YOUR INSTRUCTIONS:
Reproduce the text of the records below word for word, leaving out the pictures.

PROVIDED DATA:
# # # # # # #

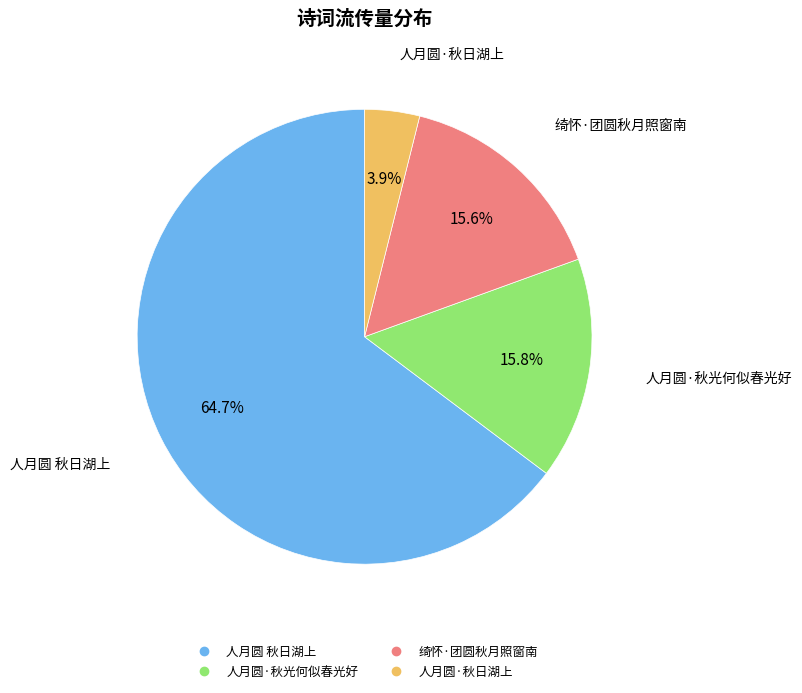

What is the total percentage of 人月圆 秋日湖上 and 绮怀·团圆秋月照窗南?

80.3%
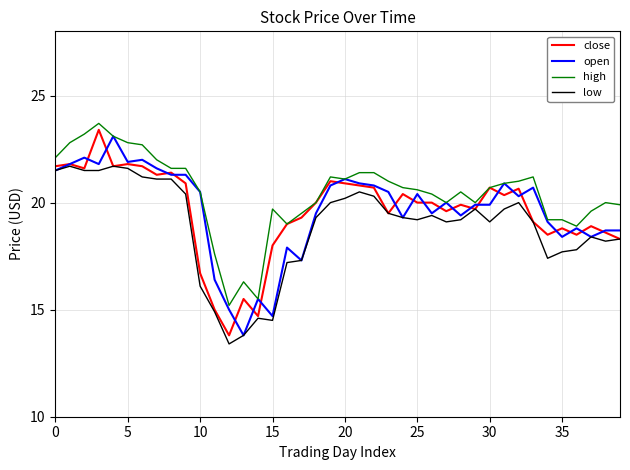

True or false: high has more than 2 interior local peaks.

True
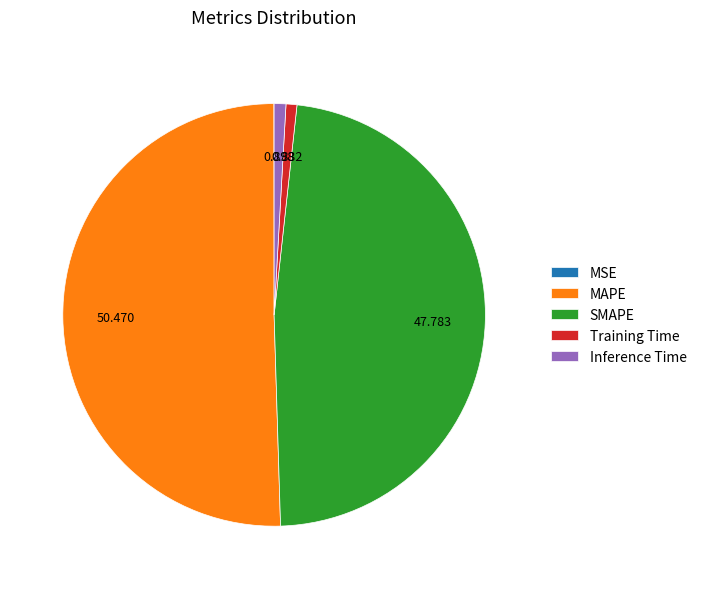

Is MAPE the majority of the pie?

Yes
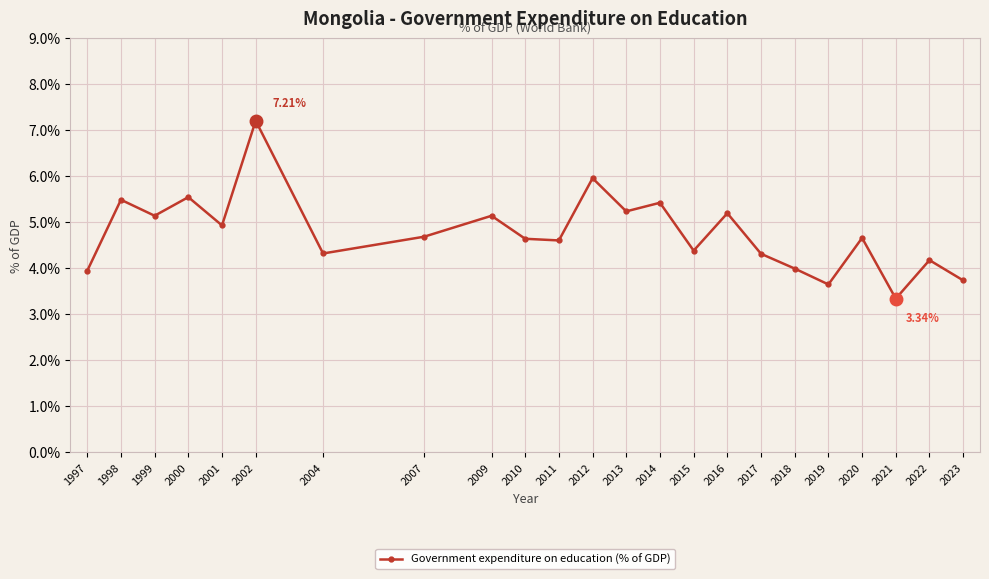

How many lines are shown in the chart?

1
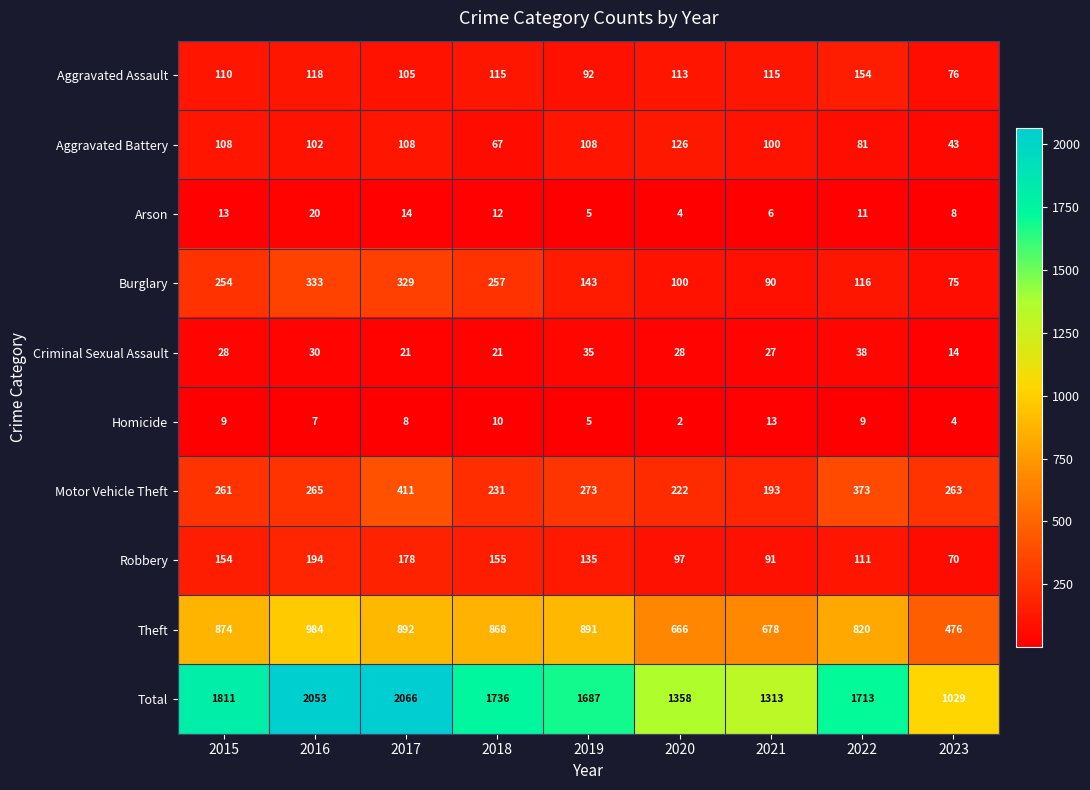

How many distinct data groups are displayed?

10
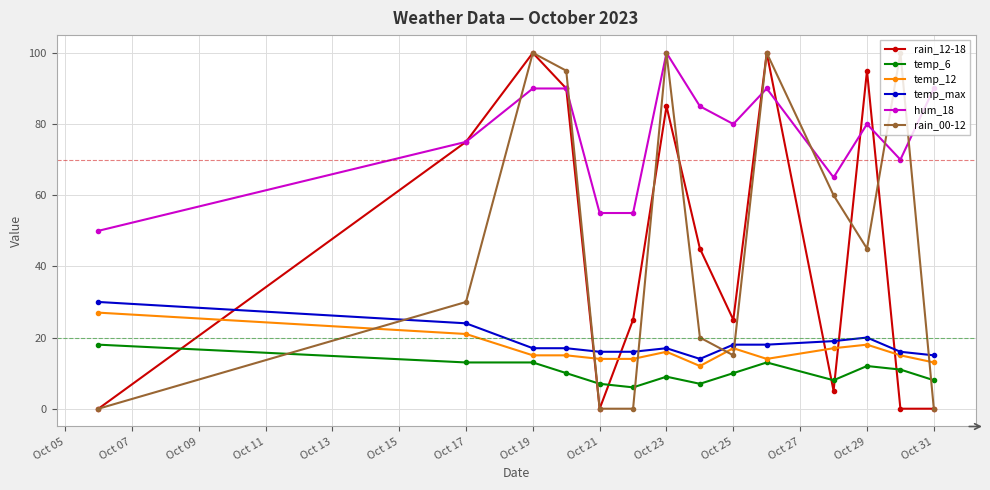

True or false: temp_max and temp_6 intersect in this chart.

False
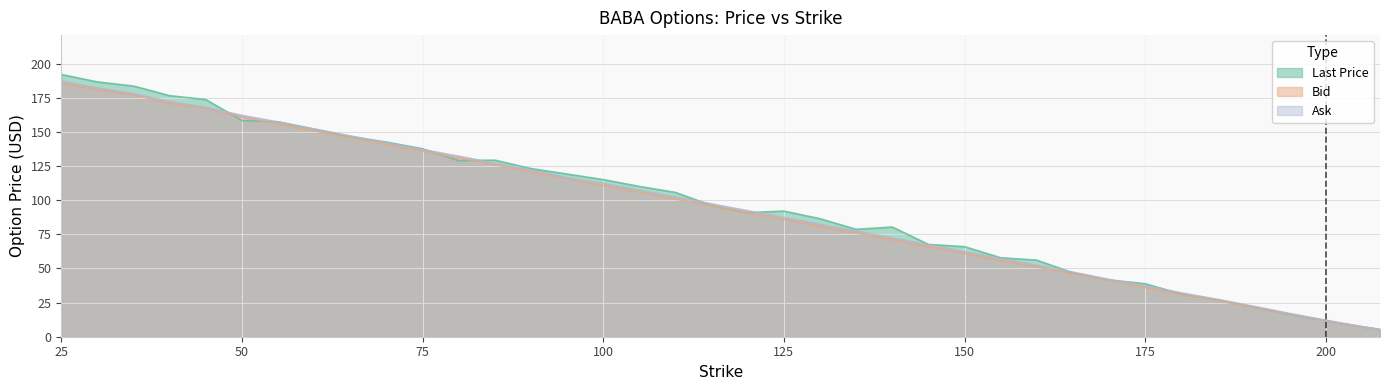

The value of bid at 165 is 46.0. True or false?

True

# # # # # # #

RESPONSE:
What is the total percentage of 人月圆 秋日湖上 and 绮怀·团圆秋月照窗南?

80.3%

True or false: high has more than 2 interior local peaks.

True

Is MAPE the majority of the pie?

Yes

How many lines are shown in the chart?

1

How many distinct data groups are displayed?

10

True or false: temp_max and temp_6 intersect in this chart.

False

The value of bid at 165 is 46.0. True or false?

True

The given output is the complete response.